PROBLEM 1: In the GitLab runner configuration text, what value of NVIDIA_VISIBLE_DEVICES is set for the runner named "runner-gpu1-test"?
PROBLEM 2: Please resume the GitLab runner configuration text after its final line.

═══ TEXT BLOCK

Actually, whatever environment variable setting that happens before running the script section of the .gitlab-ci.yml configuration file is ok. See the following two examples: both of them worked for me.

Example 1: using gitlab-runner configuration only

In /etc/gitlab-runner/config.toml:

[[runners]]
  name = "runner-gpu0-test"
  url = "<url>"
  token = "<token>"
  executor = "docker"
  environment = ["NVIDIA_VISIBLE_DEVICES=0"]   # <== Notice this
  [runners.docker]
    runtime = "nvidia"  # <== Notice this
    tls_verify = false
    image = "nvidia/cuda:9.0-base"
    privileged = false
    disable_entrypoint_overwrite = false
    oom_kill_disable = false
    disable_cache = false
    volumes = ["/cache"]
    shm_size = 0
  [runners.cache]
    [runners.cache.s3]
    [runners.cache.gcs]

[[runners]]
  name = "runner-gpu1-test"
  url = "<url>"
  token = "<token>"
  executor = "docker"
  environment = ["NVIDIA_VISIBLE_DEVICES=1"]  # <== Notice this
  [runners.docker]
    runtime = "nvidia"  # <== Notice this
    tls_verify = false
    image = "nvidia/cuda:9.0-base"
    privileged = false
    disable_entrypoint_overwrite = false
    oom_kill_disable = false
    disable_cache = false
    volumes = ["/cache"]
    shm_size = 0
  [runners.cache]
    [runners.cache.s3]
    [runners.cache.gcs]

The .gitlab-ci.yml file.

══════
═══ EXTRACTED ENTRIES

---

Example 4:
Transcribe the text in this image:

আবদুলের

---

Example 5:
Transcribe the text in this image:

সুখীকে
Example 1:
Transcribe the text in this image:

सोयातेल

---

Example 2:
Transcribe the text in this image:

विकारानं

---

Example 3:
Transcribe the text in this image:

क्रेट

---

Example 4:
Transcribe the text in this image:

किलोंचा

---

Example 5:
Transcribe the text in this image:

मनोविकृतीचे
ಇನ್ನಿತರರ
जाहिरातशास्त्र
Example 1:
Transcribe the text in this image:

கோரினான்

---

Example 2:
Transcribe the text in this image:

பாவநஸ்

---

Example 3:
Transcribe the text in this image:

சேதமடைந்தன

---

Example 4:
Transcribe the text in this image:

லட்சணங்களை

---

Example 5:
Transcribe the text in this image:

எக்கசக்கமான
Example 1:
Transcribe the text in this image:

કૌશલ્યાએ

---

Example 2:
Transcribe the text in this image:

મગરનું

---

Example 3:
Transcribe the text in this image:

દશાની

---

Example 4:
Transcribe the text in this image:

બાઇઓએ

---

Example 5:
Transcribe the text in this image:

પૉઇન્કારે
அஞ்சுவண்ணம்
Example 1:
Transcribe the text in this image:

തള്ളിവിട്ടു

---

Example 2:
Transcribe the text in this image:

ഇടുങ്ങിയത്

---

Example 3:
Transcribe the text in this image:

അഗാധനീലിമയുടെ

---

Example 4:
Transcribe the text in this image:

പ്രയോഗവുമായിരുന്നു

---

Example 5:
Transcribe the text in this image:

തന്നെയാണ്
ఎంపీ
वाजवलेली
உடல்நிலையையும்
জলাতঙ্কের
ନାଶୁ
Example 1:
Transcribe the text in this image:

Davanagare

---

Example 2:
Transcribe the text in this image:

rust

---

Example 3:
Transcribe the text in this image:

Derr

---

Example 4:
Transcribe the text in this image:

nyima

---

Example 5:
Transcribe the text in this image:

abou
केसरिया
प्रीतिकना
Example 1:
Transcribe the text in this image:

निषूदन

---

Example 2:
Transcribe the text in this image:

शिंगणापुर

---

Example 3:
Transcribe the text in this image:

══════

REPLY 1: NVIDIA_VISIBLE_DEVICES=1

REPLY 2:
image: nvidia/cuda:9.0-base

test:run_on_gpu0:
  stage: test
  script:
    - echo NVIDIA_VISIBLE_DEVICES=${NVIDIA_VISIBLE_DEVICES}
    - nvidia-smi
    - sleep 10s
  tags:
    - docker
    - gpu0

test:run_on_gpu1:
  stage: test
  script:
    - echo NVIDIA_VISIBLE_DEVICES=${NVIDIA_VISIBLE_DEVICES}
    - nvidia-smi
    - sleep 7s
  tags:
    - docker
    - gpu1

The two runners have been tagged with docker, gpu0 and docker, gpu1 respectively.

Example2: using Gitlab CI custom environment variables

Gitlab CI custom environment variables

/etc/gitlab-runner/config.toml same as Example 1.

The .gitlab-ci.yml file.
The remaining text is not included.